Тиб вдруг обратился к доктору Пилгриму:

— Вы хотите из этого сделать зубы негритянке?

Капитан Пилгрим неодобрительно к нему повернулся.

— Сэр, я не знаю, кто вы такой и почему вы здесь с нами, но у нас в доме не принято произносить слово «негр»!

И тут Жози заметила, что Тиб направил свой револьвер параллельно кромке витрины. Её взгляд скользнул дальше и уперся прямо в нагрудный карман брата, словно ствол карабина, который был нацелен точно туда же три года назад.

— Руки вверх, Пилгрим! — произнес Тиб.

Доктор в обеих руках держал по куску металла, но руки всё же приподнял.

— Да кто вы такой? — спросил доктор Пилгрим. — Проклятье! Что за вздор?

— А теперь растопырьте пальцы. Вот так, хорошо…

Ствол револьвера поднялся на сорок пять градусов, следуя за рукой доктора.

— Выше, доктор! А теперь разверните ладонь, чтобы железка была на линии огня. Я сейчас вышибу её из вашей руки пулей. Еще выше!

— Да вы сумасшедший!

— Это вы когда-то приказали подвесить меня за большие пальцы. Я пришел вас убить, но я, пожалуй, сейчас просто выбью пулями эти медали у вас из рук!

— Сестра, беги! — сказал доктор Пилгрим. — Это сумасшедший!

Тиб медлил — сам не зная, почему.

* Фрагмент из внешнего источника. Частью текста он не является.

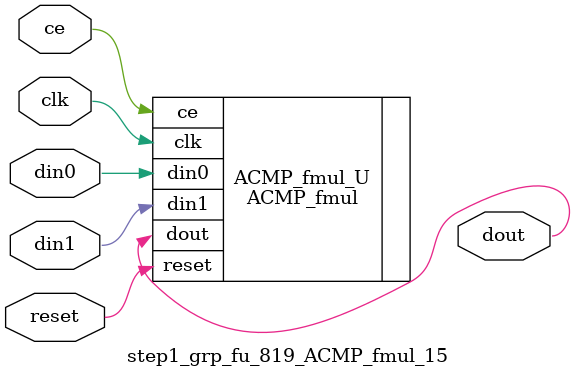
<source format=v>

`timescale 1 ns / 1 ps
module step1_grp_fu_819_ACMP_fmul_15(
    clk,
    reset,
    ce,
    din0,
    din1,
    dout);

parameter ID = 32'd1;
parameter NUM_STAGE = 32'd1;
parameter din0_WIDTH = 32'd1;
parameter din1_WIDTH = 32'd1;
parameter dout_WIDTH = 32'd1;
input clk;
input reset;
input ce;
input[din0_WIDTH - 1:0] din0;
input[din1_WIDTH - 1:0] din1;
output[dout_WIDTH - 1:0] dout;



ACMP_fmul #(
.ID( ID ),
.NUM_STAGE( 4 ),
.din0_WIDTH( din0_WIDTH ),
.din1_WIDTH( din1_WIDTH ),
.dout_WIDTH( dout_WIDTH ))
ACMP_fmul_U(
    .clk( clk ),
    .reset( reset ),
    .ce( ce ),
    .din0( din0 ),
    .din1( din1 ),
    .dout( dout ));

endmodule

</source>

Он вспомнил свои исполненные ужаса ночи и постарался укрепить свою решимость живым воспоминанием о том дне, когда впервые взялся за плуг своими искалеченными руками…

— Отойдите все! — с угрозой произнес он.

Жози сделала движение, словно собираясь встать между Тибом и братом, но капитан Сильв её удержал.

— Он сумасшедший! — произнес Сильв.

Мистер Винер, поспешно нырнув под прилавок вниз, в этой статичной сцене уже не участвовал. Капитан Сильв вдруг вспомнил, где видел Тиба раньше.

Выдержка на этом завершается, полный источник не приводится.